| WHAT YOU SHOULD DO |
The listing below should be printed exactly, though its pictures must not be.

| EXERCISE MATERIALS |
"""

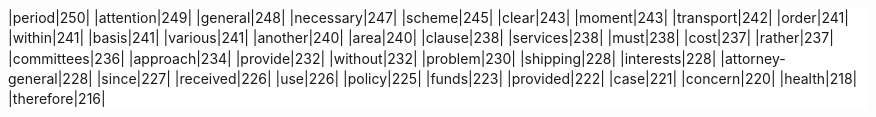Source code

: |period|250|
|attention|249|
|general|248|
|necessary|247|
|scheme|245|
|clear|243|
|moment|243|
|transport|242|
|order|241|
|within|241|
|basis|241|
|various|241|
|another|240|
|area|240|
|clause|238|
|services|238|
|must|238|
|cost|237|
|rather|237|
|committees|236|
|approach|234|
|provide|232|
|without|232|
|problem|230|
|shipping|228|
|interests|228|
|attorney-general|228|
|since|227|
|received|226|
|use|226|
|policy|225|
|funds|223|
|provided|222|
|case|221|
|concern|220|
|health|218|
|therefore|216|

"""

| EXERCISE RESULT |
Source code

: |period|250|
|attention|249|
|general|248|
|necessary|247|
|scheme|245|
|clear|243|
|moment|243|
|transport|242|
|order|241|
|within|241|
|basis|241|
|various|241|
|another|240|
|area|240|
|clause|238|
|services|238|
|must|238|
|cost|237|
|rather|237|
|committees|236|
|approach|234|
|provide|232|
|without|232|
|problem|230|
|shipping|228|
|interests|228|
|attorney-general|228|
|since|227|
|received|226|
|use|226|
|policy|225|
|funds|223|
|provided|222|
|case|221|
|concern|220|
|health|218|
|therefore|216|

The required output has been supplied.